(Stored dataset items)
● ● ● ●

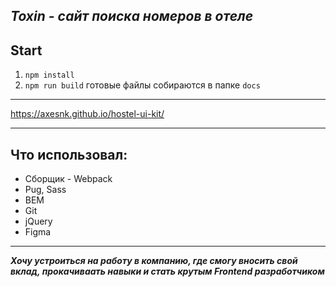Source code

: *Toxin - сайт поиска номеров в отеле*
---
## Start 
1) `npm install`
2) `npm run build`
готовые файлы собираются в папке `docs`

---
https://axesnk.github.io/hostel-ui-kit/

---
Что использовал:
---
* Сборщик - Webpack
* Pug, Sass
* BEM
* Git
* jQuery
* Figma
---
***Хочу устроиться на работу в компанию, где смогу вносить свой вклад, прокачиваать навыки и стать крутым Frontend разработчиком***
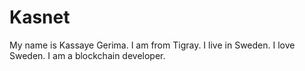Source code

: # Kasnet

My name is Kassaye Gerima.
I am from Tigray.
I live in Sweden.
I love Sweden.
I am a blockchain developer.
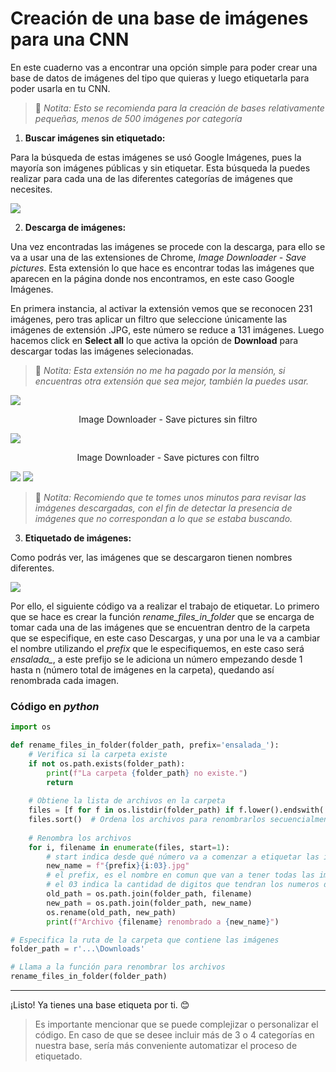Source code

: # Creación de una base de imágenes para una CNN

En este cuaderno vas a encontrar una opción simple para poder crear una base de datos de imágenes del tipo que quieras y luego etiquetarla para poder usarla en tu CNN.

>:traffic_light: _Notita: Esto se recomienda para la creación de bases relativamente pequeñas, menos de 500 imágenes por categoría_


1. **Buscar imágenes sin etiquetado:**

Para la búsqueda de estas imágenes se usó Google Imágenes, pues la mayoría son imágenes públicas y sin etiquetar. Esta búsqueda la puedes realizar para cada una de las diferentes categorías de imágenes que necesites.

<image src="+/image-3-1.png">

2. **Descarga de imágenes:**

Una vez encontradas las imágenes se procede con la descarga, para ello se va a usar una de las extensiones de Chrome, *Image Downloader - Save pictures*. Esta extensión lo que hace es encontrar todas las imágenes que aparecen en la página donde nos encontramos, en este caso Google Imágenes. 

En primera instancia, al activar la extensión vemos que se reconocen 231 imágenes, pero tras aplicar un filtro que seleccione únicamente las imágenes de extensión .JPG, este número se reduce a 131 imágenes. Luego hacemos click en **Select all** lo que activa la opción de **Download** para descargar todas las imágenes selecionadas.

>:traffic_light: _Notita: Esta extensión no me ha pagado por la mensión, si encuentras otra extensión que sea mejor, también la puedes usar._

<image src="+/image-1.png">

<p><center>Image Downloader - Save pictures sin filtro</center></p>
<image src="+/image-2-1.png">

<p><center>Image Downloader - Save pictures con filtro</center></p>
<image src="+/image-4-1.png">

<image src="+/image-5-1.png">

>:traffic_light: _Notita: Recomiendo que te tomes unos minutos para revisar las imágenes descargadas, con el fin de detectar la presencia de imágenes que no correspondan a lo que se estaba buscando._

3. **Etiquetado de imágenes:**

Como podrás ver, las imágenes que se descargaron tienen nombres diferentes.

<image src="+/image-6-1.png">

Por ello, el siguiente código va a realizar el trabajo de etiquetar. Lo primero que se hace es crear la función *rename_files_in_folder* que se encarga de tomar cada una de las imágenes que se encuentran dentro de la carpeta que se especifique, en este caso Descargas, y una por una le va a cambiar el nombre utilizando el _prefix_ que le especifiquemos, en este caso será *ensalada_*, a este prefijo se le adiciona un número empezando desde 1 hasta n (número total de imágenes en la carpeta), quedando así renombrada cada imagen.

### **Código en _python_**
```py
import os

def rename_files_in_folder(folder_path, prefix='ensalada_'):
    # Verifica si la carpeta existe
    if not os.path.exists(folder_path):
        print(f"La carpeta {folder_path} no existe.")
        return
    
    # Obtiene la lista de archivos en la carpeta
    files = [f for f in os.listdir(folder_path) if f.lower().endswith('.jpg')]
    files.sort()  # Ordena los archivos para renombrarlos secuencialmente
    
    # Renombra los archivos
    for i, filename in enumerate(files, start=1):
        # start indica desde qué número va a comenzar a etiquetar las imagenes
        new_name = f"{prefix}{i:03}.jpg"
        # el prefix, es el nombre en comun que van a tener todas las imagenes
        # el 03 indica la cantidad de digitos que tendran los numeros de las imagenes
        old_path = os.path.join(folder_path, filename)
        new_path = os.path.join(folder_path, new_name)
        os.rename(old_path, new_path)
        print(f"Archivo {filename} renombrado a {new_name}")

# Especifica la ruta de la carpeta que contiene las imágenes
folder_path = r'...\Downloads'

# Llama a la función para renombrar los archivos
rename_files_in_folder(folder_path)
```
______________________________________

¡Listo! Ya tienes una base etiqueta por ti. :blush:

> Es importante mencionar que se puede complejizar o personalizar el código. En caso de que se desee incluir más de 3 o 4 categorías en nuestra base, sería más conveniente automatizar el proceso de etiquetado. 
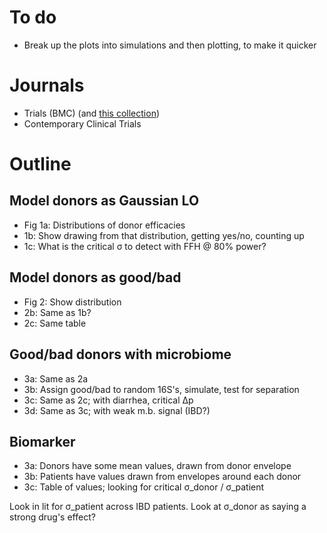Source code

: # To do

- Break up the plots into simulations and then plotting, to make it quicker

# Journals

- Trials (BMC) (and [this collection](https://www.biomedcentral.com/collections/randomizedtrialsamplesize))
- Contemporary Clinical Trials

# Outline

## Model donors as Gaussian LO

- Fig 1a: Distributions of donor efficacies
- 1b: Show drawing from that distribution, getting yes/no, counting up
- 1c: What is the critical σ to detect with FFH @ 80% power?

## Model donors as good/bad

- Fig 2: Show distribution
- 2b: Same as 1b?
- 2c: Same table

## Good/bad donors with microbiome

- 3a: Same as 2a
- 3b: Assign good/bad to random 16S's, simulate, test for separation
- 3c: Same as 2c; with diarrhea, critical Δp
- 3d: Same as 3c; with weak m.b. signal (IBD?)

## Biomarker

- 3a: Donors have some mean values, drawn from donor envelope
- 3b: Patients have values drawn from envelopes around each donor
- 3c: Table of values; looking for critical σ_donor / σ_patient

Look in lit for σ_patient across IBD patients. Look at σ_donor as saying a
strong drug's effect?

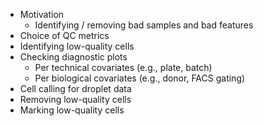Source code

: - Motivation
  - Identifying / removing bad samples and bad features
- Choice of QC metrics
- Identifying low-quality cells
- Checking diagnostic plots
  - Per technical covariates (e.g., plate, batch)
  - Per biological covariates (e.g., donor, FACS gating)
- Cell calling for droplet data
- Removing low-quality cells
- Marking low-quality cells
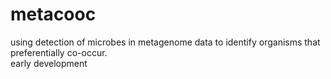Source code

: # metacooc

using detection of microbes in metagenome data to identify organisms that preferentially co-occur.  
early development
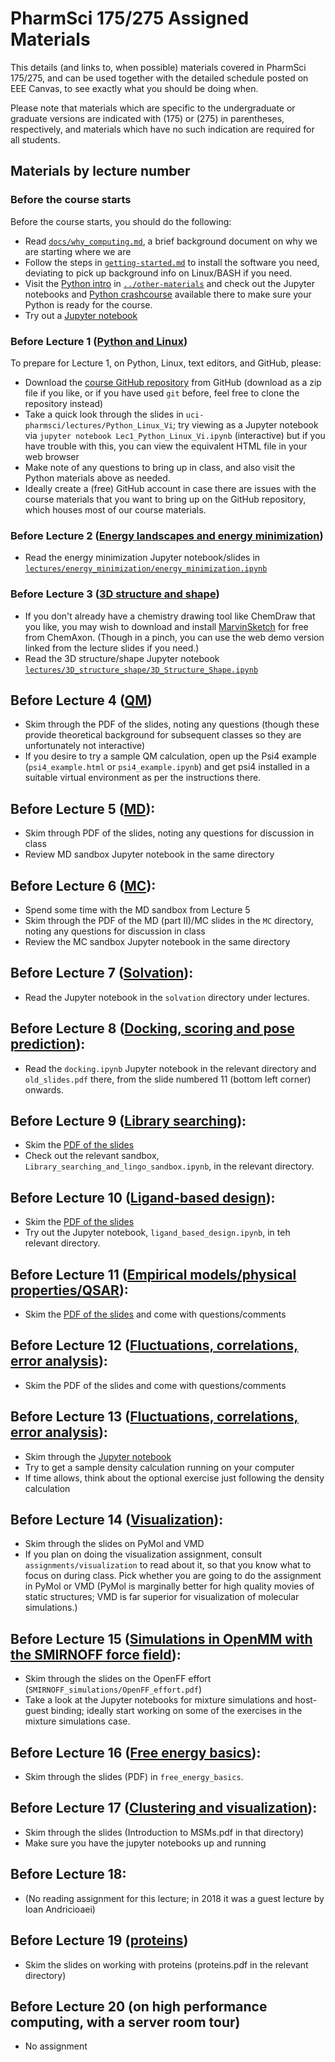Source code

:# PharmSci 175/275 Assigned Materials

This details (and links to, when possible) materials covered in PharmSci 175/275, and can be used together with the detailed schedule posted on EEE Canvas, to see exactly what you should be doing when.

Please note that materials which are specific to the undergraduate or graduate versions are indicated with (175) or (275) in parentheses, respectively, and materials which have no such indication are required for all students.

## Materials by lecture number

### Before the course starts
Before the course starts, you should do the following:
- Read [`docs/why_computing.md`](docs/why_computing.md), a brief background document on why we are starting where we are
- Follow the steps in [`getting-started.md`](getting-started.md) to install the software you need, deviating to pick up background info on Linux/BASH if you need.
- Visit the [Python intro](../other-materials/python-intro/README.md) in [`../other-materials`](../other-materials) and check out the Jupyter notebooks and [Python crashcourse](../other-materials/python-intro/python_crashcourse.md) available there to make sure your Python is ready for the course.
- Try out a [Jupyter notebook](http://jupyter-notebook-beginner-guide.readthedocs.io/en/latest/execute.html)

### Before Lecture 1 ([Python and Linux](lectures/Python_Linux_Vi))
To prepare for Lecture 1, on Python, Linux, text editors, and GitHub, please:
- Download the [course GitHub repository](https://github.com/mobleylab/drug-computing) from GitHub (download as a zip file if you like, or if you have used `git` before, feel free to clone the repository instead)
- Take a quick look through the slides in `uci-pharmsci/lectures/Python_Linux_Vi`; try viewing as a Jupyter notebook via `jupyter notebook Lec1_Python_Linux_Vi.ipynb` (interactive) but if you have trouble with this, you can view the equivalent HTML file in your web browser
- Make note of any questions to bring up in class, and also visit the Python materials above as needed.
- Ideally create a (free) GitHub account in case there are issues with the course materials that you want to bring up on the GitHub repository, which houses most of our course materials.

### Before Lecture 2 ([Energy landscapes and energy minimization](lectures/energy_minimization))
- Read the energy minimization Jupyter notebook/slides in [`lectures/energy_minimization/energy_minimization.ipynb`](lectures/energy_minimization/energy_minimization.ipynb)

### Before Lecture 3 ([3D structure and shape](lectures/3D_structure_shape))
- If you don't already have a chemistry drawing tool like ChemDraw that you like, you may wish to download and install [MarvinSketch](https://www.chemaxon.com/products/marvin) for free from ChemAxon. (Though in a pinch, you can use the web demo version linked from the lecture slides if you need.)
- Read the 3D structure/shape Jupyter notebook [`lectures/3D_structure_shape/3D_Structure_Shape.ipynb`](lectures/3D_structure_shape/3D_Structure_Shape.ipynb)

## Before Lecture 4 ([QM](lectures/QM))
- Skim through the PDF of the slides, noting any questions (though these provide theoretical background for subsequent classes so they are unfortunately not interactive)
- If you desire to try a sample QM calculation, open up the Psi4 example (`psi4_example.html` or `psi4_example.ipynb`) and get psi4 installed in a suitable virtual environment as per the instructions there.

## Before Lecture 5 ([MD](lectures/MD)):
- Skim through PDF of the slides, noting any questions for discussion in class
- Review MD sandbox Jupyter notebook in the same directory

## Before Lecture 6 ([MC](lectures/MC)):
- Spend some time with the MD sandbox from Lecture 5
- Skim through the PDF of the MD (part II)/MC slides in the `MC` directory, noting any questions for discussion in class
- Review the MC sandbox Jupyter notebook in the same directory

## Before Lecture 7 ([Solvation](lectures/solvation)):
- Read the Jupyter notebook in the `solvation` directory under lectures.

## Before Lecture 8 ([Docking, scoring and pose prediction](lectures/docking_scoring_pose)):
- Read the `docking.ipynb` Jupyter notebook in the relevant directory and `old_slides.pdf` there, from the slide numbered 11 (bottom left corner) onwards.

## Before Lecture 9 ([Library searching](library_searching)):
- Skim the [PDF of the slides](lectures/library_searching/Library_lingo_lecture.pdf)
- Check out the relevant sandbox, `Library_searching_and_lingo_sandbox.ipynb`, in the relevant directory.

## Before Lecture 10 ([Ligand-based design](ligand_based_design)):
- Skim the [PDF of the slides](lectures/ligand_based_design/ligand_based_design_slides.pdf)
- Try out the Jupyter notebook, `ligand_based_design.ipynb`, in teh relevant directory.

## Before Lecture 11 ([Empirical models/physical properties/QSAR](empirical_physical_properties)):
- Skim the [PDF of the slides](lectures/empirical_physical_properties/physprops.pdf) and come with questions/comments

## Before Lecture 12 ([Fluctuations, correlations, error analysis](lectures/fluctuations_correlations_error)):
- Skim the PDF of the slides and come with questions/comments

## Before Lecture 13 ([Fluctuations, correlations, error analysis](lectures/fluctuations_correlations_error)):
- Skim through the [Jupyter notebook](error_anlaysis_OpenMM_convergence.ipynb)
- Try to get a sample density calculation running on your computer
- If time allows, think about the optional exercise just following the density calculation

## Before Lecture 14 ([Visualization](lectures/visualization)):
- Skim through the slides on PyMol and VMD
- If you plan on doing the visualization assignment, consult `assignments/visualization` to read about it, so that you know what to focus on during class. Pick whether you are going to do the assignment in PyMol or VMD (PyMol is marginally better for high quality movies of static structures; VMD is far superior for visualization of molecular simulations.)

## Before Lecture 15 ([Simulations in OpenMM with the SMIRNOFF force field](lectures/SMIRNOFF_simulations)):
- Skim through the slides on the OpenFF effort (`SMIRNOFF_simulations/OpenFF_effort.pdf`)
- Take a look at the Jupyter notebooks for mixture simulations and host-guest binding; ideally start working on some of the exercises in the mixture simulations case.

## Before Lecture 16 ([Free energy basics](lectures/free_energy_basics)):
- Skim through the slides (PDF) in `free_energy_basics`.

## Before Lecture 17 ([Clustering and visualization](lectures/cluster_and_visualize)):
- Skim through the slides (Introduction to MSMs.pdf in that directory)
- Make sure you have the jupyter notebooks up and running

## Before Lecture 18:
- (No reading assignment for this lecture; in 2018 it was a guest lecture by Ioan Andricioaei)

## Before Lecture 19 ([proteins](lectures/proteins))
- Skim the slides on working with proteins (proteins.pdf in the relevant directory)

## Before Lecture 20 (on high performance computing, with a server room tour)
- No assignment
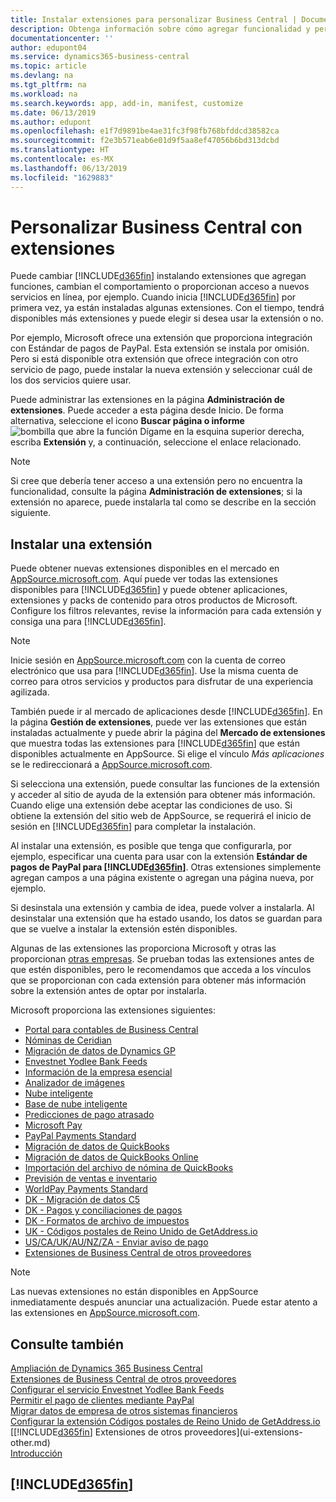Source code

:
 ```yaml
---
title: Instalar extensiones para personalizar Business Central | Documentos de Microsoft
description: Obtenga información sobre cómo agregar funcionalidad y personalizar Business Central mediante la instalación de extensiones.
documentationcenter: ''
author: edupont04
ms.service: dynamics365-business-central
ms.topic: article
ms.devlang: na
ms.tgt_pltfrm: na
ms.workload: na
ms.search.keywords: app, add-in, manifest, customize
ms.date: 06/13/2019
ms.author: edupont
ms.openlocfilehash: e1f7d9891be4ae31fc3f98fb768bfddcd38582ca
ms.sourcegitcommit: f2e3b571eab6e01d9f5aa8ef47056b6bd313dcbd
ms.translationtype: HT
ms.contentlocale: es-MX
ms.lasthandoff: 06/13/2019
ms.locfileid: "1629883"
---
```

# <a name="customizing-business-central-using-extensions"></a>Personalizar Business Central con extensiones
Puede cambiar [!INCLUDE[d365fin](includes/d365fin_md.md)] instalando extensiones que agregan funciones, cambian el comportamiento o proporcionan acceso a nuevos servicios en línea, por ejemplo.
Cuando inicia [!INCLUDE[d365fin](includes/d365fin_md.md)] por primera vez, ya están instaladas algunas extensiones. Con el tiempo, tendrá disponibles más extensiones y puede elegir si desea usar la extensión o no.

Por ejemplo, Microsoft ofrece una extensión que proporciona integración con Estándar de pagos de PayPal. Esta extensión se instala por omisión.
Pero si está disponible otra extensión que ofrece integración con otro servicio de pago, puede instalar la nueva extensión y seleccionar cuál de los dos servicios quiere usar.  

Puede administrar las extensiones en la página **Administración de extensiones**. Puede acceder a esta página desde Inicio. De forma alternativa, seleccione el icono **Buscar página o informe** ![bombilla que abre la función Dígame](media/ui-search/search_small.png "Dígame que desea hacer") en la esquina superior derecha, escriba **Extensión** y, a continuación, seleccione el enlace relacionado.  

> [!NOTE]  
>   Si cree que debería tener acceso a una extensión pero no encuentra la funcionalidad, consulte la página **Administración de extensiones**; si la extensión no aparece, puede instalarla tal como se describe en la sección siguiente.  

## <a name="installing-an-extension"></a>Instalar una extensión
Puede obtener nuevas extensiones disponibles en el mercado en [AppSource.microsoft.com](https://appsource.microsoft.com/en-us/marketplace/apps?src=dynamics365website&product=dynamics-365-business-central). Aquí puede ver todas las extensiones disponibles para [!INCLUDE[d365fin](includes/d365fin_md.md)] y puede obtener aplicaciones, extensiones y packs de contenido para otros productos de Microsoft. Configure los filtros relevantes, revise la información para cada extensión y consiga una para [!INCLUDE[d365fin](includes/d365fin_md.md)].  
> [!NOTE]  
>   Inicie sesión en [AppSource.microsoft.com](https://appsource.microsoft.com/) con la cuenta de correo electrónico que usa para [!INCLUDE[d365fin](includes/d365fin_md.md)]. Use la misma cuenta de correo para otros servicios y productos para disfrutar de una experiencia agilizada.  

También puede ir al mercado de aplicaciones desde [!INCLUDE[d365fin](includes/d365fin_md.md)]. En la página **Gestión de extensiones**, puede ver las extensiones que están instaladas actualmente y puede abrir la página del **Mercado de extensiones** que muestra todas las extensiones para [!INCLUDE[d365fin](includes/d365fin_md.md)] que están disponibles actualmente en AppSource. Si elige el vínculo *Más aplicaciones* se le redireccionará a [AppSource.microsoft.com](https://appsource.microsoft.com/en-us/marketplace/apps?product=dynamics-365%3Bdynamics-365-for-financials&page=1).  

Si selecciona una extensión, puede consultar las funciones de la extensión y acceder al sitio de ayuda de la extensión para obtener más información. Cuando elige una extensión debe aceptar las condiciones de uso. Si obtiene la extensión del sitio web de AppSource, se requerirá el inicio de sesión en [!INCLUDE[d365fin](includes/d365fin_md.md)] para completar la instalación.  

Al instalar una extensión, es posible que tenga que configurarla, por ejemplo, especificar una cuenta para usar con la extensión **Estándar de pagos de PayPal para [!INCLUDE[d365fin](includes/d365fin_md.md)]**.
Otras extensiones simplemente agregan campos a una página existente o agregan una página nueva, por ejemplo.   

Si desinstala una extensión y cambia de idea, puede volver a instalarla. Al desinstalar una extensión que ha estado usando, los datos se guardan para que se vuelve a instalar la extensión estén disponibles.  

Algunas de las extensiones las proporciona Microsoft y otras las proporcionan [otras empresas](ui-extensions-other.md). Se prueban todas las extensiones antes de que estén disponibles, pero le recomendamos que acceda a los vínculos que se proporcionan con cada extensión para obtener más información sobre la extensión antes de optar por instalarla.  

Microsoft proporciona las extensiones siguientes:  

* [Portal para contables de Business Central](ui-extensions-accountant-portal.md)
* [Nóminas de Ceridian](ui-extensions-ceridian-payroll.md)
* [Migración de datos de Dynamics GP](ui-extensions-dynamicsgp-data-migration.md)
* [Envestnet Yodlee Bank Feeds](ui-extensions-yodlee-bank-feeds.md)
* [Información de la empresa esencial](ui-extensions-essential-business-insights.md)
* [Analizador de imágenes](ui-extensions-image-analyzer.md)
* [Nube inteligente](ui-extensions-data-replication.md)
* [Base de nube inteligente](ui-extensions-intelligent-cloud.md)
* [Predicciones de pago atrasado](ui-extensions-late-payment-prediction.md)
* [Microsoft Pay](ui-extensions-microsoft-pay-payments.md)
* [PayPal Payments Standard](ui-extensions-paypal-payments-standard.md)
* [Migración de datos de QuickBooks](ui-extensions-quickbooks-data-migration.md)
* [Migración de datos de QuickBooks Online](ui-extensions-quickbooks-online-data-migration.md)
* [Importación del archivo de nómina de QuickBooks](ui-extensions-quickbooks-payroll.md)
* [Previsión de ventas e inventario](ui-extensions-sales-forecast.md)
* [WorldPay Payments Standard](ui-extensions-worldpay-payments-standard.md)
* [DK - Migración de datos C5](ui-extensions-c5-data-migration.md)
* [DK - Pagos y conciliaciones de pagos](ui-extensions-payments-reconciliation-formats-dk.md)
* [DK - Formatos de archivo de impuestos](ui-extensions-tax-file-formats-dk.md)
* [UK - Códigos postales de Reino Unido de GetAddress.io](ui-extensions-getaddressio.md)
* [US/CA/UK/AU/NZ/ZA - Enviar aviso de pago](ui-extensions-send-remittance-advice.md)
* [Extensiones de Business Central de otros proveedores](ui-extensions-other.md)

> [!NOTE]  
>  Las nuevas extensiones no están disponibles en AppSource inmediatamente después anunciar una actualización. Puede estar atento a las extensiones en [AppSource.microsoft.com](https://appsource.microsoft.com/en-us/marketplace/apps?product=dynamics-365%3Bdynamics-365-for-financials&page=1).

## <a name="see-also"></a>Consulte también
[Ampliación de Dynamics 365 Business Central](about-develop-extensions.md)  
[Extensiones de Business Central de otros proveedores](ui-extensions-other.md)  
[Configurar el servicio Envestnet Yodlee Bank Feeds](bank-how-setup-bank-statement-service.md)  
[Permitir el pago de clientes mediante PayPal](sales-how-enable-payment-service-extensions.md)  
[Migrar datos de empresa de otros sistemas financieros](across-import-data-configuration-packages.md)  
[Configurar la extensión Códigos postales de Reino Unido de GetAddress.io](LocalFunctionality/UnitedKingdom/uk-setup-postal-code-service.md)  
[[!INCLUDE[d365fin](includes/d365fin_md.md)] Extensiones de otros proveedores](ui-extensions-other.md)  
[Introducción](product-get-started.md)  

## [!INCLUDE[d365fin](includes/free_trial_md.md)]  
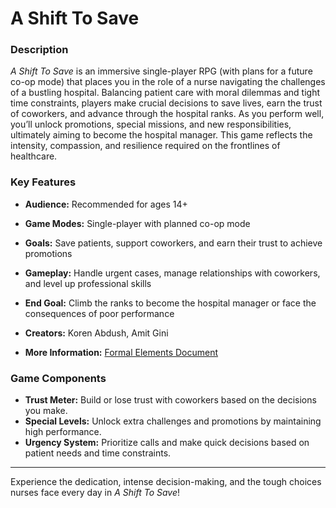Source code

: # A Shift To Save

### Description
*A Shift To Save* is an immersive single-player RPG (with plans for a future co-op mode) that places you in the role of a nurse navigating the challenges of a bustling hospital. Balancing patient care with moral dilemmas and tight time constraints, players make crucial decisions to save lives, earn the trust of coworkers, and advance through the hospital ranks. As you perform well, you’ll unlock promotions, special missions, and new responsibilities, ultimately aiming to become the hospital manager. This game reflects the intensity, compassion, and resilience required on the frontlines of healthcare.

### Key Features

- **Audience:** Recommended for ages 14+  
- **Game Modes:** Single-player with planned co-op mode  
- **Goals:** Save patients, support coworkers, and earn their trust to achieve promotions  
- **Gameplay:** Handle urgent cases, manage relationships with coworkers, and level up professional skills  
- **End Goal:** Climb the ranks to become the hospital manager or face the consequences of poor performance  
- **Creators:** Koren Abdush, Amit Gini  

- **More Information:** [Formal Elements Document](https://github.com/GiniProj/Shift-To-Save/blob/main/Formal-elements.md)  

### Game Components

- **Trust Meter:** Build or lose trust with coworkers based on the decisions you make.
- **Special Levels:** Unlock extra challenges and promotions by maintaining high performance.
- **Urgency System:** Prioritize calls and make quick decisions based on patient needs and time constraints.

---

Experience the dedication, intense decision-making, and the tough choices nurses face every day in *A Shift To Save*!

● ● ● ●

Across all the records, find the lines containing the word "print" and reproduce each one.

        print(f"La carpeta {folder_path} no existe.")
        print(f"Archivo {filename} renombrado a {new_name}")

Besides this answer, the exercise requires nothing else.